# Water System



## Whisper (Mar 31, 2013)

I was wondering if anyone knows how city water system works. I'm not looking for a detailed description, just basic and if a house in the city with no power can still have water and if so, for how long.


----------



## Olly Buckle (Mar 31, 2013)

When the water has been purified and chlorinated it is usually pumped to a tank on a tower situated in a high place. This means gravity supplies the pressure to the pipes and the flow should continue as long as there is water in the water tower making the supply impervious to power disruption at least in the short term. Basically it is necessary for emergency services like fire hydrants. If there is long term disruption and a potential shortage the domestic supply will be turned off and standpipes, basically a simple tap, installed on a neighbourhood or street basis,are installed. People use a lot less water if they have to queue for it and carry it home from the end of the street.


----------



## Whisper (Apr 1, 2013)

Thanks. I've been doing some research on this today and this is spot on.


----------



## Olly Buckle (Apr 1, 2013)

You will probably start noticing the towers now, they have to be pretty solid to support the weight but the designs vary hugely, or over here they do. The Victorians built them mock Gothic or Norman castles.


----------



## Nickleby (Apr 1, 2013)

Olly is correct. I'd just like to add a couple of points.

In a dense city such as New York City, each building will have its own water tank on the roof. The utility typically pumps water into them at night, when their equipment is not as busy, so that they're full in the morning. In an emergency, an enterprising tenant could close the main valve, so that the others would have to get their water directly from the tank, i.e. through him.

In a US suburb or residential area, a water tower will be located on a hill. The higher the tank, the higher the pressure at the other end of the line. You'll find valves at junction points so that a leaky line can be shut off without affecting the rest of the system. It takes power to pump water into those towers and rooftop tanks, so if the power grid fails, you're stuck with what's already in the system. After a while the pressure will decrease. There are devices called backflow preventers (BFP) that stop the water from reversing direction--if there's a leak in your neighborhood, you don't want the dirty water seeping into your house, so the BFP only lets water in if it's above a certain pressure. In other words, when the pressure gets below that point, the house's plumbing is useless. You can drain what's already in it, but you won't get any more until the system pressure returns to normal.

Any other questions, please ask.


----------



## Whisper (Apr 2, 2013)

Olly Buckle said:


> You will probably start noticing the towers now, they have to be pretty solid to support the weight but the designs vary hugely, or over here they do. The Victorians built them mock Gothic or Norman castles.

• **INFORMATION GIVEN**:
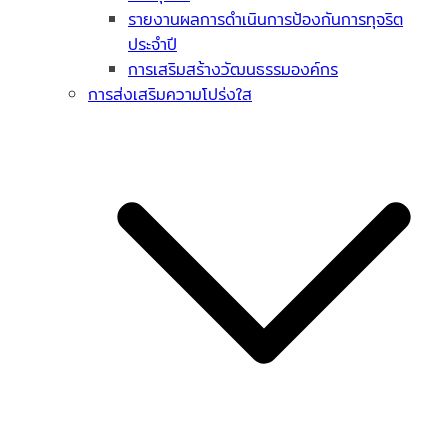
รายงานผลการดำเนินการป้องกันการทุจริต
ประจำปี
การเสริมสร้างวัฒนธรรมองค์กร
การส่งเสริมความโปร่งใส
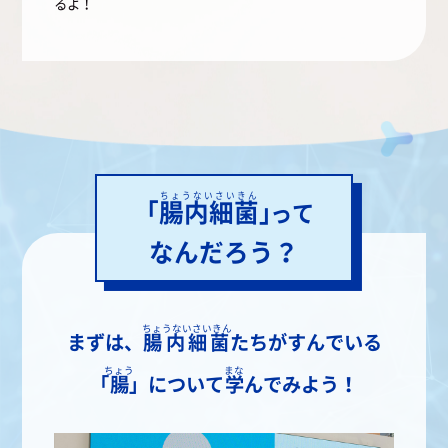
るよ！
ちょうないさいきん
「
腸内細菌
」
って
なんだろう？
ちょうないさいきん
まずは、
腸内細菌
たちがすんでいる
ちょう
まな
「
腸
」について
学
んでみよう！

---

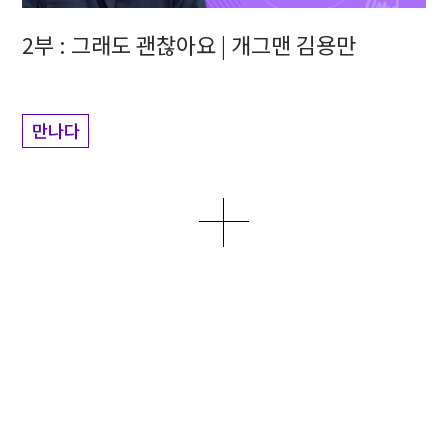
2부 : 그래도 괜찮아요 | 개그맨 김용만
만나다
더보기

==

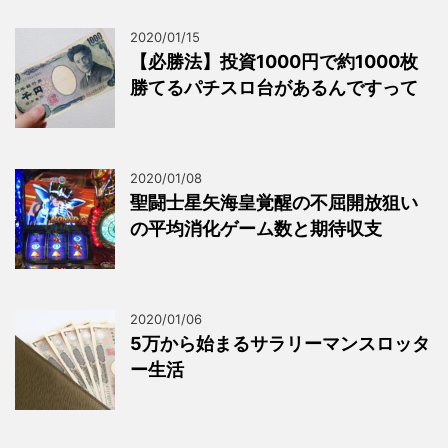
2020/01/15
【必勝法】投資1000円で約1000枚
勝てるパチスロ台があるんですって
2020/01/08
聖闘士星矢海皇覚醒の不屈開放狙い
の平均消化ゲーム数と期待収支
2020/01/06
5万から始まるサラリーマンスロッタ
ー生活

• **WORK TO COMPLETE**:
1. Answer these about the water system thread, one per line:
(a) Where is water usually pumped after it has been purified and chlorinated?
(b) At what time of day does the utility typically pump water into rooftop tanks in New York City?
(c) What do backflow preventers stop the water from doing?
2. Give back the part of the water system thread starting at "# Water System" and ending at "Buckle (Mar 31, 2013)", word for word.

• **RESPONSES BY ITEM NUMBER**:
1.
(a) To a tank on a tower situated in a high place.
(b) At night.
(c) Reversing direction.

2.
# Water System



## Whisper (Mar 31, 2013)

I was wondering if anyone knows how city water system works. I'm not looking for a detailed description, just basic and if a house in the city with no power can still have water and if so, for how long.


----------



## Olly Buckle (Mar 31, 2013)